The Academy’s Board of Governors has approved Oscars rules for the 92nd Academy Awards, including changing the Foreign Language Film category name to International Feature Film. The category name change does not change any existing category rules, the submission process, or eligibility requirements; however the shortlist for the International Feature Film award will be expanding to ten films.
In the Short Film categories, Animated and Live Action Short Films now have the option to qualify theatrically in either the City of New York or Los Angeles County to be eligible for submission.
In the Animated Feature category, the theatrical release of eight eligible animated features in the calendar year is no longer required for the awards category to be activated. In addition, nominations voting will be automatically open to all active members of the Short Films and Feature Animation Branch. Other active voting members of the Academy must opt-in to participate in the nominations round.
In the Makeup and Hairstyling category, the number of nominated films is increasing from three to five, and the shortlist is increasing from seven to ten.
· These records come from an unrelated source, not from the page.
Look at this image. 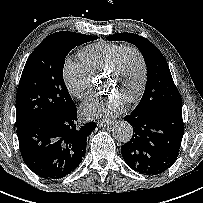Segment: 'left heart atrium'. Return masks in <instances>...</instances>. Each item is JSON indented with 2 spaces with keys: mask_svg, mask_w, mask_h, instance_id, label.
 I'll return each instance as SVG.
<instances>
[{
  "mask_svg": "<svg viewBox=\"0 0 203 203\" xmlns=\"http://www.w3.org/2000/svg\"><path fill=\"white\" fill-rule=\"evenodd\" d=\"M124 107V101L117 96L91 97L81 106L80 113L87 119L107 120L116 116Z\"/></svg>",
  "mask_w": 203,
  "mask_h": 203,
  "instance_id": "39dd6f15",
  "label": "left heart atrium"
}]
</instances>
In addition, the bake-off reels for the films shall not exceed seven minutes in total running time.
In a nod to Netflix, the Academy’s Board of Governors voted to maintain Rule Two, Eligibility for the 92nd Oscars. The rule states that to be eligible for awards consideration, a film must have a minimum seven-day theatrical run in a Los Angeles County commercial theater, with at least three screenings per day for paid admission. Motion pictures released in nontheatrical media on or after the first day of their Los Angeles County theatrical qualifying run remain eligible.
“We support the theatrical experience as integral to the art of motion pictures, and this weighed heavily in our discussions,” said Academy President John Bailey. “Our rules currently require theatrical exhibition, and also allow for a broad selection of films to be submitted for Oscars consideration. We plan to further study the profound changes occurring in our industry and continue discussions with our members about these issues.”